▶ Texto fornecido:
As eleições americanas trouxeram uma grande frustração para quem valoriza um mundo mais inclusivo, diverso e igualitário. Em um país que já elegeu o primeiro presidente negro, Barack Obama, a eleição de uma mulher negra, além de marcar e lustrar a história, fortaleceria a mensagem de que na democracia americana cabem todos e todos podem apresentarem-se para o sufrágio do voto e serem eleitos, independentemente de cor e raça.
Além disso, num tempo de polarização e conflituosidade, onde a governança carece de diálogo, empatia e contenção, a presença de uma mulher no poder poderia oferecer um olhar mais sensível, conciliador, cooperativo e humanitário, como é , em regra, da natureza feminina, para as questões sociais, raciais e humanitárias que o mundo enfrenta.
A derrota da vice presidenta e candidata Kamala Harris é assim uma perda relevante para esses fundamentos. Todavia, aponta um dado importante para nossa reflexão: a maioria retumbante dos negros americanos, 94%, foram às urnas e votaram na candidata negra. Confiaram e de forma consciente e determinada depositam o voto numa lider comunitária.
No Brasil, uma das maiores populações negras do mundo, enfrentamos desafios de outra natureza. Em São Paulo, onde os negros representam 42% da população, a ex-secretária de Cultura, Aline Torres, uma mulher negra aguerrida, articulada e largamente representativa dos negros paulistanos teve apenas 15 mil votos. Em Salvador, em que os negros respodem por 85% dos eleitores, o candidato negro à prefeitura teve uma votação inexpressiva. Por que ainda temos tanto receio e restrição em votar e eleger lideranças políticas negras? O que nos impede ? O que nos cerceia ?

▶ Enunciado 1:
Nos registros, reproduza o trecho que vai da linha com "解析url与结构化信息可以同时进行" até a linha com "## ✅ 완료된 작업 요약", inclusive, trocando "2025-10-23" por "2025-10-24" e mantendo todo o resto inalterado.

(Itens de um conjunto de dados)
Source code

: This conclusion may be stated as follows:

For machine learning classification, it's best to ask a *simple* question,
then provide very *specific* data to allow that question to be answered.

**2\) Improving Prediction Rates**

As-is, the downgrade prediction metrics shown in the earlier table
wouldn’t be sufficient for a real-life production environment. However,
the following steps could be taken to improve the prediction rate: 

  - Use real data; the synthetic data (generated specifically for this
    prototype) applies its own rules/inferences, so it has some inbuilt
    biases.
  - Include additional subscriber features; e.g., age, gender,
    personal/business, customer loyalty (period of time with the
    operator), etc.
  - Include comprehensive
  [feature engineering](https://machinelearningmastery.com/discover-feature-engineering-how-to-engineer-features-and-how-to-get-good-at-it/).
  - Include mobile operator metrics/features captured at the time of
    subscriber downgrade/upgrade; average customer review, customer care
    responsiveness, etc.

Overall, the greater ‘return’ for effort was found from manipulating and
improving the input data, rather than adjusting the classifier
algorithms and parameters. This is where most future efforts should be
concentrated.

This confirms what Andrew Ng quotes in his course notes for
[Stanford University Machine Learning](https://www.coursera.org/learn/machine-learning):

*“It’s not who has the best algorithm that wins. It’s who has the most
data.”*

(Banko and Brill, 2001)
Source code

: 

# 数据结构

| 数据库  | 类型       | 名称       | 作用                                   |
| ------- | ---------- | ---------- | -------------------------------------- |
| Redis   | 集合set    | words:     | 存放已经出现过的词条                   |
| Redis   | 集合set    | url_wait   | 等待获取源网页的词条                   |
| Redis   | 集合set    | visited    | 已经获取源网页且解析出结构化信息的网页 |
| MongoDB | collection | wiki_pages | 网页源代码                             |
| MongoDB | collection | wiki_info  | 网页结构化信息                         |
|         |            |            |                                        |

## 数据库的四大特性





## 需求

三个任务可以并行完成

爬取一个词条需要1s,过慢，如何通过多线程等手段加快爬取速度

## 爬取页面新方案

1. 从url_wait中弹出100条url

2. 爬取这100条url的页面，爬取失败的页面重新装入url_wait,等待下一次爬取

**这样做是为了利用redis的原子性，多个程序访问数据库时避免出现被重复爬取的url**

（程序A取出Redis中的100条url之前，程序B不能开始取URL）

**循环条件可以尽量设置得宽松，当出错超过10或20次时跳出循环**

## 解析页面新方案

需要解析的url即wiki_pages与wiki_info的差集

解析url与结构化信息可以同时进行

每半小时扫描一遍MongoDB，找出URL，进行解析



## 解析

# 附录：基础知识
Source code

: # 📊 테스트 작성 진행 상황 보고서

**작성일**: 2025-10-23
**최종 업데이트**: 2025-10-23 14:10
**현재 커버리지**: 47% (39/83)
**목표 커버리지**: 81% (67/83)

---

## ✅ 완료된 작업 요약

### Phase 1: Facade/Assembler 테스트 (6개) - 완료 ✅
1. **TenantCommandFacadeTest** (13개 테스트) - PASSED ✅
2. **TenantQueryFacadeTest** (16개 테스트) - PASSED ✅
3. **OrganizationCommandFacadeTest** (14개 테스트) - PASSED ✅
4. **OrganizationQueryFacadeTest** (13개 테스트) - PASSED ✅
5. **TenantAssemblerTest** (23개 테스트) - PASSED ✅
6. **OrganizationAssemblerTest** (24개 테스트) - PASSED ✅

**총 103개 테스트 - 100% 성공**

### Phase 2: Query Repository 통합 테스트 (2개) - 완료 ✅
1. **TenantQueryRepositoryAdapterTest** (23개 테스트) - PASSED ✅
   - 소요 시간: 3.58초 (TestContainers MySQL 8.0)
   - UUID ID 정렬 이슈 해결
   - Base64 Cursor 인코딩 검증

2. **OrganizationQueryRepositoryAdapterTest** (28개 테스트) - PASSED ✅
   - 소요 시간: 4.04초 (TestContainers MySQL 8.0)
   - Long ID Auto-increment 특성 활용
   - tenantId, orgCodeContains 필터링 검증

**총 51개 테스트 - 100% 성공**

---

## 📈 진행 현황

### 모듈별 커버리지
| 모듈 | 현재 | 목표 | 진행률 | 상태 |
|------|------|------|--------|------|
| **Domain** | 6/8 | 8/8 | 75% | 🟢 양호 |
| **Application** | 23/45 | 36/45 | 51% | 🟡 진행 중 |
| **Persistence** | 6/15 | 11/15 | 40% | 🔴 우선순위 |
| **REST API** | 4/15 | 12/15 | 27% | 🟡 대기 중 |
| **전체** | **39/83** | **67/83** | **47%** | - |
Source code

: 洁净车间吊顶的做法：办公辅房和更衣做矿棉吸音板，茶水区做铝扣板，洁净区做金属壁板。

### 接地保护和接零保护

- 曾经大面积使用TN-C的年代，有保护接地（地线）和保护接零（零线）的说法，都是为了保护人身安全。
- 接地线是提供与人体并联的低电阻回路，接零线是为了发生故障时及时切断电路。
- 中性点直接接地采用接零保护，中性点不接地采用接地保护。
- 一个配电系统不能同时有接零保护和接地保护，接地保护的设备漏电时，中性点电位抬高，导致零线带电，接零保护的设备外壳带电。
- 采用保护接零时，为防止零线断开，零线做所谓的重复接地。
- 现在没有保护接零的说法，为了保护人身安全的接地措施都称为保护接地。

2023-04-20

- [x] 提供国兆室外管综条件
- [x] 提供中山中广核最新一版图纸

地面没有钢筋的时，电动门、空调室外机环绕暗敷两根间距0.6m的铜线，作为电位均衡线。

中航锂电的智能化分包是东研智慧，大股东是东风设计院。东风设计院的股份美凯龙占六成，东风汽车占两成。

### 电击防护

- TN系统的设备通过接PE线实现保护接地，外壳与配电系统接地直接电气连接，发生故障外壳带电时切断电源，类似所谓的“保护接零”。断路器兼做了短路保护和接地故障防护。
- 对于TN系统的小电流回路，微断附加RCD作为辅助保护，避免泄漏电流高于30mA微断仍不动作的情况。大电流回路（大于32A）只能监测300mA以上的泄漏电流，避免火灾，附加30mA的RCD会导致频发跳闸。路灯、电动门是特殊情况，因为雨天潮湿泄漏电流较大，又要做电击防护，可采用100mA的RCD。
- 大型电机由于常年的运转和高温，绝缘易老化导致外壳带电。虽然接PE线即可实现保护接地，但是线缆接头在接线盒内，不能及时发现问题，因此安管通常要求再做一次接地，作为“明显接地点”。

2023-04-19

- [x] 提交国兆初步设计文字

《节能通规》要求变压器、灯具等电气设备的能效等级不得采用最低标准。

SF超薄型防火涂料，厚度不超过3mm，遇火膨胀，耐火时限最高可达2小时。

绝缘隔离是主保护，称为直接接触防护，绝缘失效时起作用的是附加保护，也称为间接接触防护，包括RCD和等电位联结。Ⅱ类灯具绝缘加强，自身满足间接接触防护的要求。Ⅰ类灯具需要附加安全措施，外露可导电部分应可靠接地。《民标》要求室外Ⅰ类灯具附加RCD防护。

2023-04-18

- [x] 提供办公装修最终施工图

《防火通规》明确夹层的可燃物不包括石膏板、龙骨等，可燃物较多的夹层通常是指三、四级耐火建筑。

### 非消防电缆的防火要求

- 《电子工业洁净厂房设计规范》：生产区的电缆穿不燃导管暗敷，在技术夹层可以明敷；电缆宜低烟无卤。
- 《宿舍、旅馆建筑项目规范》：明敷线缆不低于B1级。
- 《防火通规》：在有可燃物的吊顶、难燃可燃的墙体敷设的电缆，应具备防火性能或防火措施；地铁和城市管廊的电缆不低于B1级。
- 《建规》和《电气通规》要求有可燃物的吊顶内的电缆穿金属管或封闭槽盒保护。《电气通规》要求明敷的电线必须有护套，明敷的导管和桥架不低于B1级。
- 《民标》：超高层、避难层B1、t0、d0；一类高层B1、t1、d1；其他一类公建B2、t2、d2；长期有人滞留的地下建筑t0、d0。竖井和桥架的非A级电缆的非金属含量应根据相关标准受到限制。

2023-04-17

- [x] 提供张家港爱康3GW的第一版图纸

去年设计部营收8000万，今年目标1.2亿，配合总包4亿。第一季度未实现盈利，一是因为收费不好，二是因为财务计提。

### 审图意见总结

▶ Enunciado 2:
Redigite na íntegra, sem nenhuma alteração, o texto sobre as eleições americanas e o voto em lideranças negras.

▶ Resposta da tarefa 1:
解析url与结构化信息可以同时进行

每半小时扫描一遍MongoDB，找出URL，进行解析



## 解析

# 附录：基础知识
Source code

: # 📊 테스트 작성 진행 상황 보고서

**작성일**: 2025-10-24
**최종 업데이트**: 2025-10-24 14:10
**현재 커버리지**: 47% (39/83)
**목표 커버리지**: 81% (67/83)

---

## ✅ 완료된 작업 요약

▶ Resposta da tarefa 2:
As eleições americanas trouxeram uma grande frustração para quem valoriza um mundo mais inclusivo, diverso e igualitário. Em um país que já elegeu o primeiro presidente negro, Barack Obama, a eleição de uma mulher negra, além de marcar e lustrar a história, fortaleceria a mensagem de que na democracia americana cabem todos e todos podem apresentarem-se para o sufrágio do voto e serem eleitos, independentemente de cor e raça.
Além disso, num tempo de polarização e conflituosidade, onde a governança carece de diálogo, empatia e contenção, a presença de uma mulher no poder poderia oferecer um olhar mais sensível, conciliador, cooperativo e humanitário, como é , em regra, da natureza feminina, para as questões sociais, raciais e humanitárias que o mundo enfrenta.
A derrota da vice presidenta e candidata Kamala Harris é assim uma perda relevante para esses fundamentos. Todavia, aponta um dado importante para nossa reflexão: a maioria retumbante dos negros americanos, 94%, foram às urnas e votaram na candidata negra. Confiaram e de forma consciente e determinada depositam o voto numa lider comunitária.
No Brasil, uma das maiores populações negras do mundo, enfrentamos desafios de outra natureza. Em São Paulo, onde os negros representam 42% da população, a ex-secretária de Cultura, Aline Torres, uma mulher negra aguerrida, articulada e largamente representativa dos negros paulistanos teve apenas 15 mil votos. Em Salvador, em que os negros respodem por 85% dos eleitores, o candidato negro à prefeitura teve uma votação inexpressiva. Por que ainda temos tanto receio e restrição em votar e eleger lideranças políticas negras? O que nos impede ? O que nos cerceia ?